Retype, word for word, every line of the records below starting at the one that contains "X39050Y8350D02*" and ending at the one that contains "X62132Y29534D02*"; include both of those lines and nothing more.

::::::::

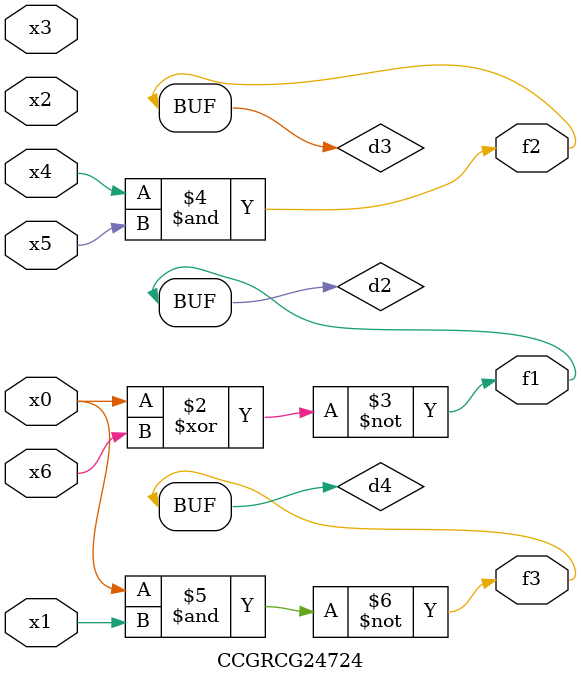
<source format=v>
module CCGRCG24724(
	input x0, x1, x2, x3, x4, x5, x6,
	output f1, f2, f3
);

	wire d1, d2, d3, d4;

	nor (d1, x0);
	xnor (d2, x0, x6);
	and (d3, x4, x5);
	nand (d4, x0, x1);
	assign f1 = d2;
	assign f2 = d3;
	assign f3 = d4;
endmodule

</source>
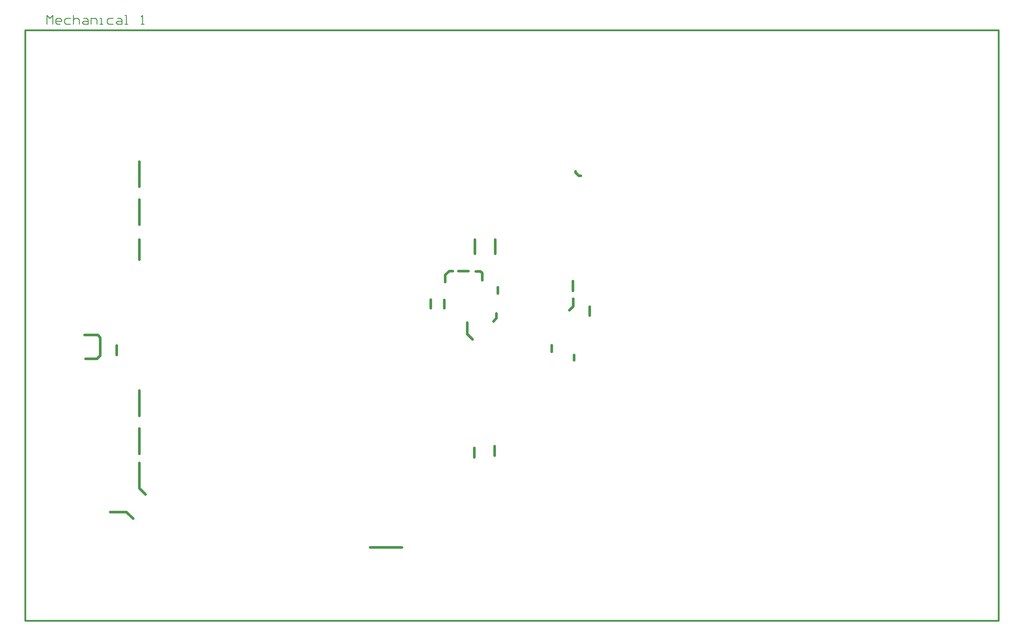
<source format=gm1>
G04*
G04 #@! TF.GenerationSoftware,Altium Limited,Altium Designer,20.0.13 (296)*
G04*
G04 Layer_Color=16777215*
%FSLAX24Y24*%
%MOIN*%
G70*
G01*
G75*
%ADD18C,0.0100*%
%ADD43C,0.0300*%
%ADD93C,0.0200*%
D18*
X2450Y67600D02*
Y68600D01*
X2783Y68266D01*
X3116Y68600D01*
Y67600D01*
X3950D02*
X3616D01*
X3450Y67767D01*
Y68100D01*
X3616Y68266D01*
X3950D01*
X4116Y68100D01*
Y67933D01*
X3450D01*
X5116Y68266D02*
X4616D01*
X4449Y68100D01*
Y67767D01*
X4616Y67600D01*
X5116D01*
X5449Y68600D02*
Y67600D01*
Y68100D01*
X5616Y68266D01*
X5949D01*
X6115Y68100D01*
Y67600D01*
X6615Y68266D02*
X6949D01*
X7115Y68100D01*
Y67600D01*
X6615D01*
X6449Y67767D01*
X6615Y67933D01*
X7115D01*
X7448Y67600D02*
Y68266D01*
X7948D01*
X8115Y68100D01*
Y67600D01*
X8448D02*
X8781D01*
X8615D01*
Y68266D01*
X8448D01*
X9948D02*
X9448D01*
X9281Y68100D01*
Y67767D01*
X9448Y67600D01*
X9948D01*
X10447Y68266D02*
X10781D01*
X10947Y68100D01*
Y67600D01*
X10447D01*
X10281Y67767D01*
X10447Y67933D01*
X10947D01*
X11280Y67600D02*
X11614D01*
X11447D01*
Y68600D01*
X11280D01*
X13113Y67600D02*
X13446D01*
X13280D01*
Y68600D01*
X13113Y68433D01*
D43*
X12900Y49200D02*
Y52050D01*
Y44900D02*
Y47750D01*
Y40950D02*
Y43200D01*
X6700Y32400D02*
X8200D01*
X8477Y32123D01*
Y30083D02*
Y32123D01*
X8094Y29700D02*
X8477Y30083D01*
X6800Y29700D02*
X8094D01*
X10325Y30154D02*
Y31204D01*
X9600Y12350D02*
X11450D01*
X12200Y11600D01*
X12900Y15050D02*
Y17900D01*
Y18950D02*
Y21800D01*
Y23250D02*
Y26100D01*
Y15050D02*
X13600Y14350D01*
X39050Y8350D02*
X42650D01*
X45917Y35458D02*
Y36408D01*
X47441Y35442D02*
Y36392D01*
X48000Y39650D02*
X48400D01*
X47550Y39200D02*
X48000Y39650D01*
X47550Y38400D02*
Y39200D01*
X51750Y38600D02*
Y39400D01*
X50900Y41600D02*
Y43200D01*
X53200Y41600D02*
Y43200D01*
X50843Y18554D02*
Y19604D01*
X53150Y18750D02*
Y19800D01*
X53500Y37100D02*
Y37800D01*
X53349Y34303D02*
Y34853D01*
X52999Y33953D02*
X53349Y34303D01*
X49026Y39643D02*
X50176D01*
X51550Y39600D02*
X51750Y39400D01*
X51000Y39600D02*
X51550D01*
X50050Y32500D02*
Y33800D01*
Y32500D02*
X50650Y31900D01*
X63920Y34600D02*
Y35600D01*
X61600Y35200D02*
X62050Y35650D01*
Y36500D01*
X62009Y37401D02*
Y38501D01*
X59600Y30500D02*
Y31250D01*
X62132Y29534D02*
Y30134D01*
X62661Y50450D02*
X62900D01*
X62300Y50811D02*
X62661Y50450D01*
X62300Y50811D02*
Y50950D01*
D93*
X0Y66929D02*
X110236D01*
Y0D02*
Y66929D01*
X0Y0D02*
X110236D01*
X0D02*
Y66929D01*
M02*

</source>
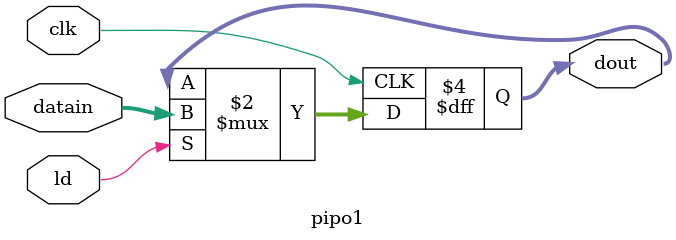
<source format=v>
module pipo1(input[15:0] datain,
input ld,clk,
output reg[15:0] dout
);
always@(posedge clk)
if(ld) dout <= datain;
endmodule


</source>
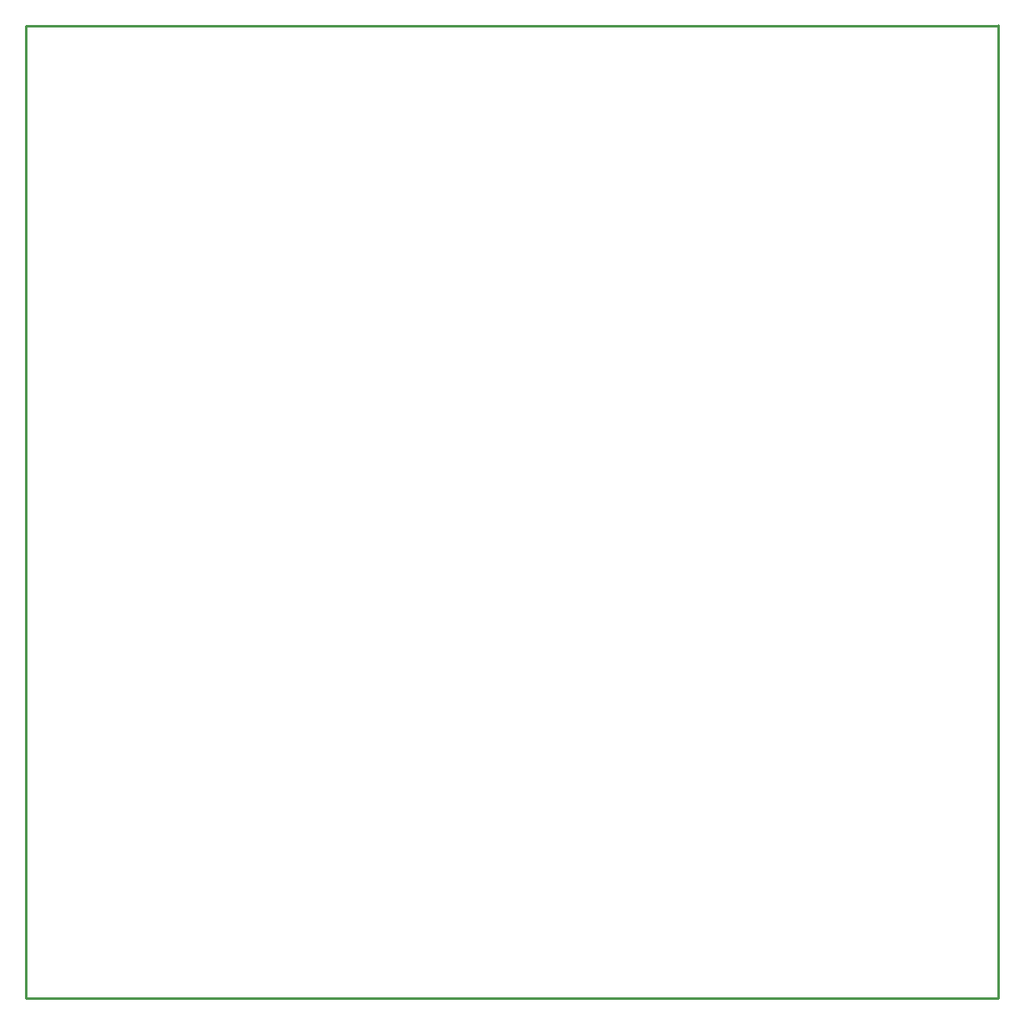
<source format=gm1>
G04 start of page 4 for group 2 idx 6 *
G04 Title: (unknown), outline *
G04 Creator: pcb 20110918 *
G04 CreationDate: Sat 26 Apr 2014 10:39:55 GMT UTC *
G04 For: ksarkies *
G04 Format: Gerber/RS-274X *
G04 PCB-Dimensions: 390000 390000 *
G04 PCB-Coordinate-Origin: lower left *
%MOIN*%
%FSLAX25Y25*%
%LNOUTLINE*%
%ADD70C,0.0100*%
G54D70*X389500Y389600D02*X389700Y700D01*
X500Y389500D02*X389500D01*
X500Y300D02*Y389500D01*
Y400D02*X389700Y500D01*
M02*

</source>
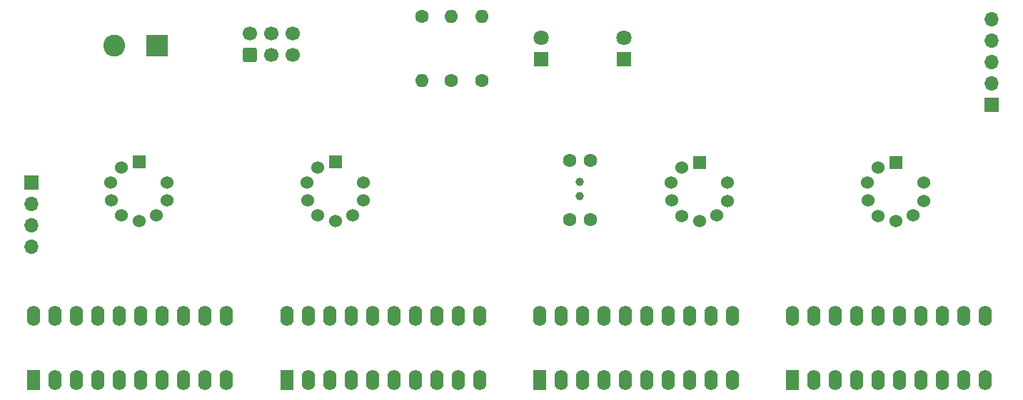
<source format=gbr>
G04 #@! TF.GenerationSoftware,KiCad,Pcbnew,6.0.0-d3dd2cf0fa~116~ubuntu20.04.1*
G04 #@! TF.CreationDate,2022-01-06T20:49:07+01:00*
G04 #@! TF.ProjectId,numitron clock,6e756d69-7472-46f6-9e20-636c6f636b2e,rev?*
G04 #@! TF.SameCoordinates,Original*
G04 #@! TF.FileFunction,Soldermask,Bot*
G04 #@! TF.FilePolarity,Negative*
%FSLAX46Y46*%
G04 Gerber Fmt 4.6, Leading zero omitted, Abs format (unit mm)*
G04 Created by KiCad (PCBNEW 6.0.0-d3dd2cf0fa~116~ubuntu20.04.1) date 2022-01-06 20:49:07*
%MOMM*%
%LPD*%
G01*
G04 APERTURE LIST*
G04 Aperture macros list*
%AMRoundRect*
0 Rectangle with rounded corners*
0 $1 Rounding radius*
0 $2 $3 $4 $5 $6 $7 $8 $9 X,Y pos of 4 corners*
0 Add a 4 corners polygon primitive as box body*
4,1,4,$2,$3,$4,$5,$6,$7,$8,$9,$2,$3,0*
0 Add four circle primitives for the rounded corners*
1,1,$1+$1,$2,$3*
1,1,$1+$1,$4,$5*
1,1,$1+$1,$6,$7*
1,1,$1+$1,$8,$9*
0 Add four rect primitives between the rounded corners*
20,1,$1+$1,$2,$3,$4,$5,0*
20,1,$1+$1,$4,$5,$6,$7,0*
20,1,$1+$1,$6,$7,$8,$9,0*
20,1,$1+$1,$8,$9,$2,$3,0*%
G04 Aperture macros list end*
%ADD10R,1.700000X1.700000*%
%ADD11O,1.700000X1.700000*%
%ADD12R,1.800000X1.800000*%
%ADD13C,1.800000*%
%ADD14C,1.600000*%
%ADD15O,1.600000X1.600000*%
%ADD16C,1.000000*%
%ADD17R,2.600000X2.600000*%
%ADD18C,2.600000*%
%ADD19R,1.524000X1.524000*%
%ADD20C,1.524000*%
%ADD21RoundRect,0.250000X0.600000X-0.600000X0.600000X0.600000X-0.600000X0.600000X-0.600000X-0.600000X0*%
%ADD22C,1.700000*%
%ADD23R,1.600000X2.400000*%
%ADD24O,1.600000X2.400000*%
G04 APERTURE END LIST*
D10*
X102900000Y-104025000D03*
D11*
X102900000Y-106565000D03*
X102900000Y-109105000D03*
X102900000Y-111645000D03*
X216800000Y-84615000D03*
X216800000Y-87155000D03*
X216800000Y-89695000D03*
X216800000Y-92235000D03*
D10*
X216800000Y-94775000D03*
D12*
X173200000Y-89375000D03*
D13*
X173200000Y-86835000D03*
D12*
X163300000Y-89375000D03*
D13*
X163300000Y-86835000D03*
D14*
X156300000Y-91910000D03*
D15*
X156300000Y-84290000D03*
D16*
X167945000Y-103965000D03*
X167945000Y-105665000D03*
D17*
X117745000Y-87795000D03*
D18*
X112665000Y-87795000D03*
D14*
X152705000Y-91910000D03*
D15*
X152705000Y-84290000D03*
D19*
X205400000Y-101635000D03*
D20*
X203340000Y-102295000D03*
X202070000Y-104045000D03*
X202090000Y-106185000D03*
X203320000Y-107995000D03*
X205400000Y-108635000D03*
X207460000Y-107965000D03*
X208730000Y-106215000D03*
X208730000Y-104055000D03*
X185430000Y-104055000D03*
X185430000Y-106215000D03*
X184160000Y-107965000D03*
X182100000Y-108635000D03*
X180020000Y-107995000D03*
X178790000Y-106185000D03*
X178770000Y-104045000D03*
X180040000Y-102295000D03*
D19*
X182100000Y-101635000D03*
D20*
X118970000Y-104020000D03*
X118970000Y-106180000D03*
X117700000Y-107930000D03*
X115640000Y-108600000D03*
X113560000Y-107960000D03*
X112330000Y-106150000D03*
X112310000Y-104010000D03*
X113580000Y-102260000D03*
D19*
X115640000Y-101600000D03*
D20*
X142250000Y-104020000D03*
X142250000Y-106180000D03*
X140980000Y-107930000D03*
X138920000Y-108600000D03*
X136840000Y-107960000D03*
X135610000Y-106150000D03*
X135590000Y-104010000D03*
X136860000Y-102260000D03*
D19*
X138920000Y-101600000D03*
D14*
X166695000Y-108410000D03*
X169195000Y-108410000D03*
X166695000Y-101425000D03*
X169195000Y-101425000D03*
D21*
X128755000Y-88852500D03*
D22*
X131295000Y-88852500D03*
X133835000Y-88852500D03*
X128755000Y-86312500D03*
X131295000Y-86312500D03*
X133835000Y-86312500D03*
D23*
X163175000Y-127525000D03*
D24*
X186035000Y-119905000D03*
X165715000Y-127525000D03*
X183495000Y-119905000D03*
X168255000Y-127525000D03*
X180955000Y-119905000D03*
X170795000Y-127525000D03*
X178415000Y-119905000D03*
X173335000Y-127525000D03*
X175875000Y-119905000D03*
X175875000Y-127525000D03*
X173335000Y-119905000D03*
X178415000Y-127525000D03*
X170795000Y-119905000D03*
X180955000Y-127525000D03*
X168255000Y-119905000D03*
X183495000Y-127525000D03*
X165715000Y-119905000D03*
X186035000Y-127525000D03*
X163175000Y-119905000D03*
D15*
X149180000Y-91910000D03*
D14*
X149180000Y-84290000D03*
D23*
X133175000Y-127525000D03*
D24*
X135715000Y-127525000D03*
X138255000Y-127525000D03*
X140795000Y-127525000D03*
X143335000Y-127525000D03*
X145875000Y-127525000D03*
X148415000Y-127525000D03*
X150955000Y-127525000D03*
X153495000Y-127525000D03*
X156035000Y-127525000D03*
X156035000Y-119905000D03*
X153495000Y-119905000D03*
X150955000Y-119905000D03*
X148415000Y-119905000D03*
X145875000Y-119905000D03*
X143335000Y-119905000D03*
X140795000Y-119905000D03*
X138255000Y-119905000D03*
X135715000Y-119905000D03*
X133175000Y-119905000D03*
D23*
X103175000Y-127525000D03*
D24*
X105715000Y-127525000D03*
X108255000Y-127525000D03*
X110795000Y-127525000D03*
X113335000Y-127525000D03*
X115875000Y-127525000D03*
X118415000Y-127525000D03*
X120955000Y-127525000D03*
X123495000Y-127525000D03*
X126035000Y-127525000D03*
X126035000Y-119905000D03*
X123495000Y-119905000D03*
X120955000Y-119905000D03*
X118415000Y-119905000D03*
X115875000Y-119905000D03*
X113335000Y-119905000D03*
X110795000Y-119905000D03*
X108255000Y-119905000D03*
X105715000Y-119905000D03*
X103175000Y-119905000D03*
D23*
X193175000Y-127525000D03*
D24*
X195715000Y-127525000D03*
X198255000Y-127525000D03*
X200795000Y-127525000D03*
X203335000Y-127525000D03*
X205875000Y-127525000D03*
X208415000Y-127525000D03*
X210955000Y-127525000D03*
X213495000Y-127525000D03*
X216035000Y-127525000D03*
X216035000Y-119905000D03*
X213495000Y-119905000D03*
X210955000Y-119905000D03*
X208415000Y-119905000D03*
X205875000Y-119905000D03*
X203335000Y-119905000D03*
X200795000Y-119905000D03*
X198255000Y-119905000D03*
X195715000Y-119905000D03*
X193175000Y-119905000D03*
M02*

</source>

::::::::

→ Exercise answer
X39050Y8350D02*
X42650D01*
X45917Y35458D02*
Y36408D01*
X47441Y35442D02*
Y36392D01*
X48000Y39650D02*
X48400D01*
X47550Y39200D02*
X48000Y39650D01*
X47550Y38400D02*
Y39200D01*
X51750Y38600D02*
Y39400D01*
X50900Y41600D02*
Y43200D01*
X53200Y41600D02*
Y43200D01*
X50843Y18554D02*
Y19604D01*
X53150Y18750D02*
Y19800D01*
X53500Y37100D02*
Y37800D01*
X53349Y34303D02*
Y34853D01*
X52999Y33953D02*
X53349Y34303D01*
X49026Y39643D02*
X50176D01*
X51550Y39600D02*
X51750Y39400D01*
X51000Y39600D02*
X51550D01*
X50050Y32500D02*
Y33800D01*
Y32500D02*
X50650Y31900D01*
X63920Y34600D02*
Y35600D01*
X61600Y35200D02*
X62050Y35650D01*
Y36500D01*
X62009Y37401D02*
Y38501D01*
X59600Y30500D02*
Y31250D01*
X62132Y29534D02*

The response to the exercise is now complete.